Robert Smithson
Nato a Passaic, USA , nel 1938; morto ad Amarillo, USA , nel 1973.
Robert Smithson, artista e scrittore americano attivo negli anni sessanta e all’inizio degli anni settanta, è conosciuto forse soprattutto per i suoi cosiddetti earthwork. Smithson mori tragicamente in un incidente aereo nel 1973, a 35 anni, mentre stava facendo dei rilievi in Texas per il sito del suo nuovo earthwork, Amarillo Ramp. La sua eredità vive ancora oggi grazie al profondo pensiero filosofico alla base dei suoi earthwork, un termine che aveva adottato nel 1967 per distinguere le proprie opere da quelle di altri land artist. Il nome è un riferimento al titolo di un romanzo di fantascienza di Brian Aldiss che parla di un mondo distopico. Negli anni sessanta, Smithson cominciò a occuparsi della crisi della storia, rimpiangendo l’idea di progresso scomparsa dopo la seconda guerra mondiale. Mise inoltre in dubbio i limiti della percezione umana, condizionati dalle immagini in prospettiva, e cominciò a leggere libri sullo spazio-tempo, la quarta dimensione. Questa incessante ricerca lo portò a esplorare il mondo materiale e la sua tendenza entropica, ovvero quella di passare dall’ordine al disordine, e queste indagini furono rivelatorie, sebbene cupe. Anziché sperare nel “progresso” grazie ad azioni rivoluzionarie, Smithson provò a immaginare ex novo la storia seguendo idee mutuate dalla geologia e dalla fisica, e giunse alla conclusione che la perdita e la frammentazione costituivano processi planetari inevitabili. A parere di alcuni, le opere d’arte che derivavano da questo sistema di credenze, fondato sui principi della decadenza, erano deprimenti. Le rocce e gli specchi che caratterizzano l’estetica di Smithson sembrano essere insensibili, annoiati e indifferenti alle lotte in corso contro la disuguaglianza sociale, la violenza politica e la devastazione ambientale. Ma dietro la critica filosofica di Smithson – quella dell’essere umano che lotta contro i processi entropici – c’è una penetrante condanna del regime politico esistente e della sua promessa di un futuro migliore. Smithson era costantemente interessato al dibattito politico, in particolare all’idealizzazione del West americano come la terra promessa della libertà e della prosperità. Nella sua opera, Smithson ha affrontato il tema dei meccanismi dell’impresa e dell’innovazione che diffondono sostanze tossiche e rovina lungo tutta la frontiera americana.

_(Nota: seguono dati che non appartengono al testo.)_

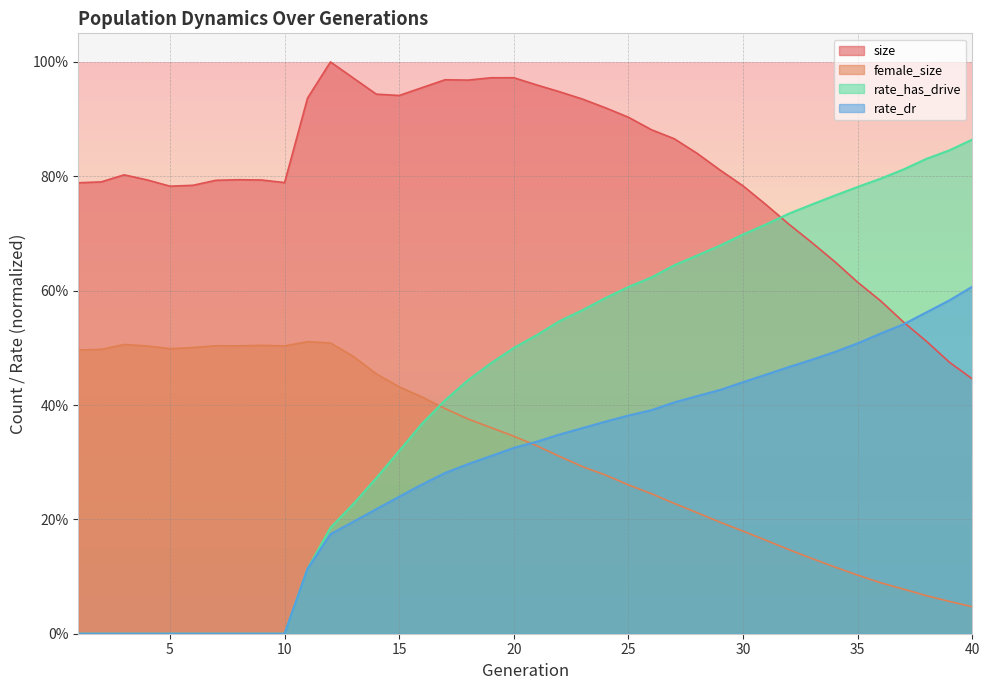

Does the chart display data point markers on the line(s)?

No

Dead Tree (1969/2015) è un’opera emblematica degli earthwork di Smithson. La presentazione alla Biennale di Venezia, insieme a una serie di altre sue opere, sarà la sua quarta ricostruzione. Ideata inizialmente per Prospect 69 alla Kunsthalle Dusseldorf, Germania, venne successivamente ricostruita a Brooklyn, New York (1997), a Stoccarda, Germania (1999), e a Oslo, Norvegia (2000). In base alle specifiche dell’artista, Dead Tree deve essere alto circa dieci metri e avere un diametro di trenta centimetri. Specchi a doppia faccia sono collocati fra i rami frondosi che si stanno seccando a caso e le masse di radici in disfacimento per comunicare un senso generale di dislocazione. Si tratta di un monumento alla rivoluzione nel campo del pensiero umano.